Person-centred research and training lab

        

 

« Cher Carl, regardez ce colibri  !  Ne symbolise-t-il pas l'attitude souple qui caractérise votre Approche  ?  Ce colibri a la possibilité, non seulement de la marche avant comme les autres oiseaux, mais aussi de la marche arrière. Il s'arrange pour s'approcher des fleurs, juste ce qu'il faut pour reculer s'il est trop près, ré-avancer s'il est trop loin. A chaque instant il peut régler sa présence /distance, à la fine pointe des fleurs (ou des choses) pour ne pas les abîmer mais pour bénéficier du nectar, pour être dans une présence qui ne soit pas pression, ni dans une distance qui serait aussi pression par défaut. »

Interpellation d’André de Peretti avec Carl Rogers, dans son jardin de Californie

The Person-Centred Research and Training Lab was created in order to promote research and training collaborations in the humanistic, person-centred and experiential approach. In a world where human beings should remain at the center of our concerns regarding their personal, social, institutional, organisational and political developments, it is most useful to gather expertises allowing to study the person in her relationships with what is experienced in her life and to develop trainings for future helping professionals that are empirically tested and validated.

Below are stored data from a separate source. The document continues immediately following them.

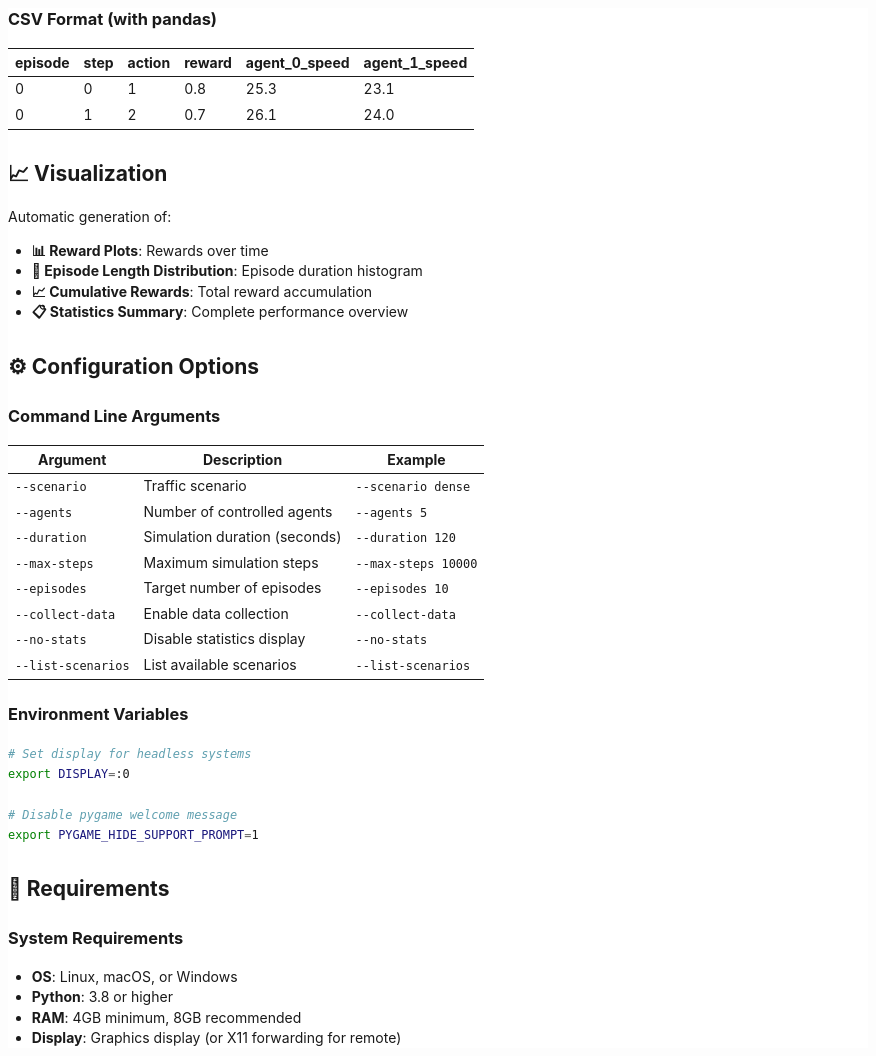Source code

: ### CSV Format (with pandas)
| episode | step | action | reward | agent_0_speed | agent_1_speed |
|---------|------|--------|--------|---------------|---------------|
| 0 | 0 | 1 | 0.8 | 25.3 | 23.1 |
| 0 | 1 | 2 | 0.7 | 26.1 | 24.0 |

## 📈 Visualization

Automatic generation of:

- **📊 Reward Plots**: Rewards over time
- **📏 Episode Length Distribution**: Episode duration histogram  
- **📈 Cumulative Rewards**: Total reward accumulation
- **📋 Statistics Summary**: Complete performance overview

## ⚙️ Configuration Options

### Command Line Arguments

| Argument | Description | Example |
|----------|-------------|---------|
| `--scenario` | Traffic scenario | `--scenario dense` |
| `--agents` | Number of controlled agents | `--agents 5` |
| `--duration` | Simulation duration (seconds) | `--duration 120` |
| `--max-steps` | Maximum simulation steps | `--max-steps 10000` |
| `--episodes` | Target number of episodes | `--episodes 10` |
| `--collect-data` | Enable data collection | `--collect-data` |
| `--no-stats` | Disable statistics display | `--no-stats` |
| `--list-scenarios` | List available scenarios | `--list-scenarios` |

### Environment Variables

```bash
# Set display for headless systems
export DISPLAY=:0

# Disable pygame welcome message
export PYGAME_HIDE_SUPPORT_PROMPT=1
```

## 🔧 Requirements

### System Requirements
- **OS**: Linux, macOS, or Windows
- **Python**: 3.8 or higher
- **RAM**: 4GB minimum, 8GB recommended
- **Display**: Graphics display (or X11 forwarding for remote)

In the PCLab, we are looking for understanding why people react in one or another manner when facing adversity. We are also studying how people adjust to these situations. One needs to understand the conditions of efficacy and effectiveness of people’s personal and interpersonal resources, such as social support, emotional sharing, but also of professional interventions such as those of psychologists in dealing with clients facing adverse life events. In other words, we are researching how people who experience such situations can effectively be helped and how helping professionals can be better trained to become more adequate and effective, unconditionally respectful, empathic, authentic and warm helpers.

Six research axes are more specifically investigated: (1) Person-centred therapies and trainings and their facilitative, relational conditions to therapeutic change; (2) Psychology of death, dying and grief ; (3) Adjustment and interventions when facing cancer; (4) Predictors and mediators of burnout among informal caregivers; (5) Effects of emotional expression; (6) Adjustment and interventions when facing traumatic (critical) events.